Visualizing Hierarchical Results
The PCA visualizations revealed notable differences from my k-means attempts:
1# Visualize 3-cluster solution
2fviz_cluster(list(data = scaled_data, cluster = hc3_clusters),
3 geom = "point",
4 palette = c("#FF6B6B", "#4ECDC4", "#45B7D1")) +
5 ggtitle("Hierarchical Clustering (k=3)")
6
7# Visualize 4-cluster solution
8fviz_cluster(list(data = scaled_data, cluster = hc4_clusters),
9 geom = "point",
10 palette = c("#FF6B6B", "#4ECDC4", "#45B7D1", "#FFA07A")) +
11 ggtitle("Hierarchical Clustering (k=4)")

The fviz_cluster() function creates a two-dimensional representation of the multidimensional customer data using Principal Component Analysis (PCA). Think of this as creating a map where similar customers appear close together and different customers appear far apart. The ellipses around each cluster show the approximate boundaries, with larger ellipses indicating more internal variation within the segment.
The hierarchical four cluster visualization showed cleaner separation than my k-means attempt. While some overlap remained between adjacent clusters, the boundaries appeared more natural rather than artificially imposed. Critically, the clearly distinct cluster remained well-separated from all others, and the division of the mainstream segment looked meaningful rather than random.
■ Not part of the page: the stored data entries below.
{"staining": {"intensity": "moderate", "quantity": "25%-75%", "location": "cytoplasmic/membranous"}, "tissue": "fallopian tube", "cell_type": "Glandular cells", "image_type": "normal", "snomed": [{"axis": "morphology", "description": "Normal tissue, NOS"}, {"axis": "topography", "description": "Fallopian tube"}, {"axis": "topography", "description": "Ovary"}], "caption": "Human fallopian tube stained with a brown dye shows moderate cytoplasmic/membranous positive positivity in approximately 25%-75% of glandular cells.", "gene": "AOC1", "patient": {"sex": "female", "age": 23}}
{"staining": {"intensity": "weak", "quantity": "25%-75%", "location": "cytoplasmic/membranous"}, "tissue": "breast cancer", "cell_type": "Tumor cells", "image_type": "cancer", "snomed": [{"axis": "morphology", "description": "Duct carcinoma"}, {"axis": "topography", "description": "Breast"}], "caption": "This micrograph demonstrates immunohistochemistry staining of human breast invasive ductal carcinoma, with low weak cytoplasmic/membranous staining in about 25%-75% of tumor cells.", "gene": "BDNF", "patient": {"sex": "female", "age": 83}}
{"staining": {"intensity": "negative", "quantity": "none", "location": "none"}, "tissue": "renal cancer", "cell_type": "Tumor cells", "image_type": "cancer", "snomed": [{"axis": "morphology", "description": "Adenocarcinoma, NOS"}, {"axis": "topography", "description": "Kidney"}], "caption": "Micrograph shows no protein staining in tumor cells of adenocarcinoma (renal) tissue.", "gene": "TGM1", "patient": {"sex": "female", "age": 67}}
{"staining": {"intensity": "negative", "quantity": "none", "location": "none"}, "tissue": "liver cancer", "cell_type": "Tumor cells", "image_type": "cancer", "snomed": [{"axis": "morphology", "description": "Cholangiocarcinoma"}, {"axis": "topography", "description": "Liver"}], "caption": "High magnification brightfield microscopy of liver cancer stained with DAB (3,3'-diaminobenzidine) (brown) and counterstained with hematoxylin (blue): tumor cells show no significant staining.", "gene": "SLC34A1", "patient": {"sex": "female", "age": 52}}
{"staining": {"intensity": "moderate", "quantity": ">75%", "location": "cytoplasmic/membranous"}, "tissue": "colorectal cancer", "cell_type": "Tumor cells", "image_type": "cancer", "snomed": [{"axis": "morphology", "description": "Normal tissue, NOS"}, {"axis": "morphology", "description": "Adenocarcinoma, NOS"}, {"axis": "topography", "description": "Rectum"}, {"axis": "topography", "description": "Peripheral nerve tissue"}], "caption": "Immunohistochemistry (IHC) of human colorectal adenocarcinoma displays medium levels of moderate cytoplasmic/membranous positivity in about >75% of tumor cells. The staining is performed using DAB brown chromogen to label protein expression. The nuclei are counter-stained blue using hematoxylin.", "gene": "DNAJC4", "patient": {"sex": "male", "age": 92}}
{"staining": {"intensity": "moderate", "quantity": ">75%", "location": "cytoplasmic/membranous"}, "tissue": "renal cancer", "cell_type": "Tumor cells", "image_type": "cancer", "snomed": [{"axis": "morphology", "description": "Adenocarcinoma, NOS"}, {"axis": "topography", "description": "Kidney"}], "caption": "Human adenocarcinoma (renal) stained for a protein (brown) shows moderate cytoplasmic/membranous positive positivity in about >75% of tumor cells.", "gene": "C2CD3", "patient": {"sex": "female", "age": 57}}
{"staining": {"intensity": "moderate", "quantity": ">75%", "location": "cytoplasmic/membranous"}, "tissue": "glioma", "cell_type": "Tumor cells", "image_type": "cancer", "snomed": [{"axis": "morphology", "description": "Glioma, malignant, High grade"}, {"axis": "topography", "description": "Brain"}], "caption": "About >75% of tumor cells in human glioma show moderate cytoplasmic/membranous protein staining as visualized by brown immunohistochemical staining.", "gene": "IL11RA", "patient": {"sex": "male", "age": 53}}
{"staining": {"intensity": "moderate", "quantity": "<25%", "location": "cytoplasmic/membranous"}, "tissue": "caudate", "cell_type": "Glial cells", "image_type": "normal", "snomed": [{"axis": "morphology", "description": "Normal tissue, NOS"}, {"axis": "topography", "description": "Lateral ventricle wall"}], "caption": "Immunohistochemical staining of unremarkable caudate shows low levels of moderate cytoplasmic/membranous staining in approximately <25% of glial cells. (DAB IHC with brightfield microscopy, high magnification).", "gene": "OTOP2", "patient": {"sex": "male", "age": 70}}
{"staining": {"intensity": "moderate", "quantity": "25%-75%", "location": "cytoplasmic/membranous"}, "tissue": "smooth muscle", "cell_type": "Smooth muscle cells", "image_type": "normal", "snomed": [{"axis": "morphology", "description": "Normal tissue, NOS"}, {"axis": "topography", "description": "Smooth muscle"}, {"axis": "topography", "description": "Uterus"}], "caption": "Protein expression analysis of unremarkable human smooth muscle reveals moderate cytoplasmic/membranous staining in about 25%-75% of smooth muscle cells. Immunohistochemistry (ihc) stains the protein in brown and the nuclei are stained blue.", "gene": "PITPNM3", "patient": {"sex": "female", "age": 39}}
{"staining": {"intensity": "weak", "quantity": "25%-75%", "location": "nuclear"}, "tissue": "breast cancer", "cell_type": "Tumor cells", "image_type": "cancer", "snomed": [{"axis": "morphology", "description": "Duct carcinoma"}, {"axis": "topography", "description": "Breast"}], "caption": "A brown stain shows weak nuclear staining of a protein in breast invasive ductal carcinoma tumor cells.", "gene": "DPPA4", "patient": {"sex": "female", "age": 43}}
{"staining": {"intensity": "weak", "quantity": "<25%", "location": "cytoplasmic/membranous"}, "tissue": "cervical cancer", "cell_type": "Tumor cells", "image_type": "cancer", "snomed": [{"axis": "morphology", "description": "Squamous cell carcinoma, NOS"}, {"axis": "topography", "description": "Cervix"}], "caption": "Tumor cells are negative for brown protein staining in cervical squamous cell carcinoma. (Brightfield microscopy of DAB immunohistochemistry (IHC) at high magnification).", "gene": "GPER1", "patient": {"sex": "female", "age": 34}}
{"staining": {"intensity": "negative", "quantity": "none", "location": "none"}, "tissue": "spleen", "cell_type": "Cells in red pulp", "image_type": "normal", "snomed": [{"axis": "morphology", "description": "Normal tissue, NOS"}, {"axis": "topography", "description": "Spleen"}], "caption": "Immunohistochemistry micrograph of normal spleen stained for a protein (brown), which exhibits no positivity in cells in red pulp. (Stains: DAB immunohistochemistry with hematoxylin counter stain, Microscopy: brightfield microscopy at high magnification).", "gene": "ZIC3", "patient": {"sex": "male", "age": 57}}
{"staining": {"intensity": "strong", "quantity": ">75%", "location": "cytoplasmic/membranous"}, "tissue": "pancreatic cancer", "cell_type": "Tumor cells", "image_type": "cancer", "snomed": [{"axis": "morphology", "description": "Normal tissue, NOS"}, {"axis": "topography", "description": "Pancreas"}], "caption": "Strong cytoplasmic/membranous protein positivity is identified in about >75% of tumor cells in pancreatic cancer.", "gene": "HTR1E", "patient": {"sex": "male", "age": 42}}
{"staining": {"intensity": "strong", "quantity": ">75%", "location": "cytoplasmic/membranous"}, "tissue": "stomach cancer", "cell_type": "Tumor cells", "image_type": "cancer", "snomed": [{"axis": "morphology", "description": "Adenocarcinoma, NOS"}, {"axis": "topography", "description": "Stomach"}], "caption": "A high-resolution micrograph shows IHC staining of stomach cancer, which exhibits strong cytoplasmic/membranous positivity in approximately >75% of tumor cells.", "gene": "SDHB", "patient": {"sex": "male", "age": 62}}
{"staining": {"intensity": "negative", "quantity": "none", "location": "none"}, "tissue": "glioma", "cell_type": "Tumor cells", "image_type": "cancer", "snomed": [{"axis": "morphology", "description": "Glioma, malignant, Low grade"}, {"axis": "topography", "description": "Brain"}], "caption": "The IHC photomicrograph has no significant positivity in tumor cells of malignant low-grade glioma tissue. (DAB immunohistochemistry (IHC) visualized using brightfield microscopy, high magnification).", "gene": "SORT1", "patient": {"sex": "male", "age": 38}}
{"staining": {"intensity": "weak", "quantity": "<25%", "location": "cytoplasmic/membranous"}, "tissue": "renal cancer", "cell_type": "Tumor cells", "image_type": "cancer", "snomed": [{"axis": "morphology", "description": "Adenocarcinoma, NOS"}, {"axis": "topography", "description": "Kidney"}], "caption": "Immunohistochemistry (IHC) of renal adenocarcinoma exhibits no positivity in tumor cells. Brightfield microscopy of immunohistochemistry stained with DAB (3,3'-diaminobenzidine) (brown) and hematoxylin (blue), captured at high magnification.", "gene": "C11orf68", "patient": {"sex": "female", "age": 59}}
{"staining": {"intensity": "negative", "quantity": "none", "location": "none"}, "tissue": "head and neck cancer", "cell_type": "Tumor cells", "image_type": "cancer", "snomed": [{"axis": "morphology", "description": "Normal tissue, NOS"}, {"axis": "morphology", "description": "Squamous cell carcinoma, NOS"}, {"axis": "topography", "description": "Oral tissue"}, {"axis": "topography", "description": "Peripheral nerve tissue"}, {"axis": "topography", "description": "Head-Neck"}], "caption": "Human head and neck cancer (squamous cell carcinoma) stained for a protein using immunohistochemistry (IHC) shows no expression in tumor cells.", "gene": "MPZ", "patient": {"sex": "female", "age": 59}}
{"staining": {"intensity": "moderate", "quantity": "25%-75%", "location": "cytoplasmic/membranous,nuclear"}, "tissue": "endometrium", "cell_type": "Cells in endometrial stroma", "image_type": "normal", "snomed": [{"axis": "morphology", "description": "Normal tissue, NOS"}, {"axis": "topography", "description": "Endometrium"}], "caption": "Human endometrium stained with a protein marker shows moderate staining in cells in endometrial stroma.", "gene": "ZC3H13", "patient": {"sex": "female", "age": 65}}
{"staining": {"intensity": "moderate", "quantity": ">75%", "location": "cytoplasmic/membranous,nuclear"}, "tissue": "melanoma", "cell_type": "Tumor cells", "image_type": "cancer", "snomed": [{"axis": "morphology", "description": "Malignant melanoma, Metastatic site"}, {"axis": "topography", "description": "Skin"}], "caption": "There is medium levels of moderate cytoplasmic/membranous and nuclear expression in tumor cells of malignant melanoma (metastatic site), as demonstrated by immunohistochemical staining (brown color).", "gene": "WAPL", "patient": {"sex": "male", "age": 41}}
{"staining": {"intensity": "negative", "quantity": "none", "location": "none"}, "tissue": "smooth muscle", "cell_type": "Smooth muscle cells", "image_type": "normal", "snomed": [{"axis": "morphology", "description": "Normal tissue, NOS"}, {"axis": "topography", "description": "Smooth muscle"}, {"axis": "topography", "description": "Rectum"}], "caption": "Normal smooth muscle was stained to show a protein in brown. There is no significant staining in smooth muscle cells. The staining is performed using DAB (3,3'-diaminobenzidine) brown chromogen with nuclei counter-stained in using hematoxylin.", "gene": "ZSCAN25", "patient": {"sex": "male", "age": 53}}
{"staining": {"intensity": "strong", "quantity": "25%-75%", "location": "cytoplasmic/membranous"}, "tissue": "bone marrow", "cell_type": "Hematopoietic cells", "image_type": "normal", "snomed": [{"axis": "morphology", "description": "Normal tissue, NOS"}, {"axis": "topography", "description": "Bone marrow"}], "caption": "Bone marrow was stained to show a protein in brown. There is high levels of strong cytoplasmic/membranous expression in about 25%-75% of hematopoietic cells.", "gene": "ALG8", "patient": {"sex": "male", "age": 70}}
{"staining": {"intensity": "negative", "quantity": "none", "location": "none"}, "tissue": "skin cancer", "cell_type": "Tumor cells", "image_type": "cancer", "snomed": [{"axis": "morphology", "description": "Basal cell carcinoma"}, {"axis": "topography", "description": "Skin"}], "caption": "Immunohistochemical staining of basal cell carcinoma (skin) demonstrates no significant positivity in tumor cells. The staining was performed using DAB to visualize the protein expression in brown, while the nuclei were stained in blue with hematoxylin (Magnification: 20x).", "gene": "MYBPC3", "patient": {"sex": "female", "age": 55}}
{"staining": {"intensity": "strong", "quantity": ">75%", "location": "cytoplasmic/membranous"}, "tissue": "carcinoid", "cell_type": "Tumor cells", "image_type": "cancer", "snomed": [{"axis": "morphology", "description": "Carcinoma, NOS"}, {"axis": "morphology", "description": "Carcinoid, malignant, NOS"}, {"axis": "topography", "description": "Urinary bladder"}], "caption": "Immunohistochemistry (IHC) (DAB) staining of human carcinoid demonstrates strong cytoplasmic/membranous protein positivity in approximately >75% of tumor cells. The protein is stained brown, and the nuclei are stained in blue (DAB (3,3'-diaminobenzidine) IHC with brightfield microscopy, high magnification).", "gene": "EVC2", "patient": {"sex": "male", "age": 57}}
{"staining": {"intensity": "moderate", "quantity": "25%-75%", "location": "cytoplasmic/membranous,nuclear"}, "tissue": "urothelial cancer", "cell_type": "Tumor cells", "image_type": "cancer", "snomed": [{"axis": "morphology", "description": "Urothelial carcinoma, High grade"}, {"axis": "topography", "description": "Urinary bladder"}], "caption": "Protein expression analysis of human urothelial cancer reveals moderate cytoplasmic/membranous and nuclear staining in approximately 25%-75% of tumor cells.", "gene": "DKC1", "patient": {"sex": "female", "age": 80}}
Why Hierarchical Clustering Worked Better
Several factors explained why the hierarchical approach produced superior results for this coffee preference data. Unlike k-means, which assumes all clusters should be roughly spherical and similar in size, hierarchical clustering can detect clusters of different shapes and densities. My coffee preference data apparently contained some tight, well-defined groups and some looser, more dispersed groups that didn't fit k-means' geometric assumptions.
The dendrogram revealed which customer groupings were most stable across different solutions. The same core segments appeared in both three and four cluster solutions, suggesting these represented genuine customer types rather than statistical artifacts created by the algorithm. This stability provided confidence that the hierarchical method was identifying real patterns in customer preferences rather than imposing artificial structure.
Ward linkage specifically optimizes for creating clusters with minimal internal variation, which aligns well with segmentation goals. This method tends to produce segments where customers within each group are as similar as possible, making the resulting clusters more coherent and actionable for marketing purposes. The dendrogram also provided clear visual guidance about where natural divisions exist in the data, rather than forcing me to guess the optimal number of clusters based solely on statistical measures.
The convergence between hierarchical and k-means results strengthened my confidence in the underlying patterns. Both methods produced nearly identical silhouette scores of 0.508 and 0.509 respectively for four clusters, suggesting that genuine customer structure existed rather than method-specific artifacts. When different algorithms detect similar patterns, it indicates that the clustering reflects real customer groupings rather than algorithmic bias.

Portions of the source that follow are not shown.